Sarah, with bile duct atresia, wears a striped dress
“This first year and a half has been really tough,” says Kate. “We felt like we were on a treadmill going nowhere – just trying to survive.”

I’m just trying to survive

There was a reason time was running out: Even with surgery, liver damage associated with bile duct atresia may ultimately require a liver transplant. The Kasai procedure – performed by Dr Heung Bae Kim when Sarah was barely 2 months old – went extremely well, and for a while it seemed like Sarah was in the clear.

But this procedure cannot cure bile duct atresia. Instead, many children who have had a Kasai portoenterostomy early in life will still need a liver transplant because the inflammatory process in biliary atresia involves the bile ducts inside and out. outside the liver. Children with biliary atresia are also prone to cholangitis, an infection of the bile ducts.

A few months later, Sarah herself suffered from cholangitis. She had to drain her bile ducts, needed antibiotics intravenously, and had a feeding tube to make sure she was getting enough nutrients. In an attempt to gain weight, she munched on high-calorie Dunkin Donuts corn muffins, which inspired her by the hepatologist Christine Lee’s nickname.

“This first year and a half has been really tough,” says Kate. “We felt like we were on a treadmill going nowhere – just trying to survive.”
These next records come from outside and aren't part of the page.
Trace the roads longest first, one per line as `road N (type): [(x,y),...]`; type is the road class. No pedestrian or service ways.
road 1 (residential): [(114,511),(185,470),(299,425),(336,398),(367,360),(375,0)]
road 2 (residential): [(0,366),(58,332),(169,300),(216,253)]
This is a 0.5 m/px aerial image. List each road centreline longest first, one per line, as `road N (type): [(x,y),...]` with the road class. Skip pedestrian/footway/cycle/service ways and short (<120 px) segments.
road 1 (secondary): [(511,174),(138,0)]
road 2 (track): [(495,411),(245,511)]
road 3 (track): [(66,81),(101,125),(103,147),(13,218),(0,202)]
Sarah, with gallbladder atresia, and her older sister, Norah, float in a swimming pool
Sarah and her older sister, Norah

Delay transplantation

All in all, Sarah spent about three months as an inpatient at Boston Children’s. Although she finally started to improve, the specter of a transplant loomed. “Dr. Kim was always trying to push the goal post,” Dan explains. “We all wanted Sarah to celebrate her third birthday before she needed a new liver.” When it seemed like a transplant was inevitable,

But even as Sarah and her family prepared for the transplant, her clinicians still had a trick up their sleeve. Dr Kim and his colleague, surgeon Dr Khashayar Vakili, believed they could use an innovative surgical approach that could delay the need for a liver transplant. Sarah’s parents agreed to proceed and the operation was performed successfully and worked as expected.

Sarah, who suffers from biliary atresia, plays with her dog Grace.
Sarah enjoys playing with her dog Grace.

Beat the odds

So far the procedure has been successful and Sarah has been able to delay a transplant. She has an incredible memory, often citing movies and loves making people laugh. She also enjoys spending time with her older sister, Norah, playing with her dog, Grace, and learning to ride a bike. “She just wants to keep going faster and faster,” Kate says. Although the future is still uncertain, Sarah has already beaten all odds and her parents are grateful for her care.

“Boston Children’s has always been there to support us,” says Kate. “Some families travel around the world to come here. We’re lucky it’s in our own backyard.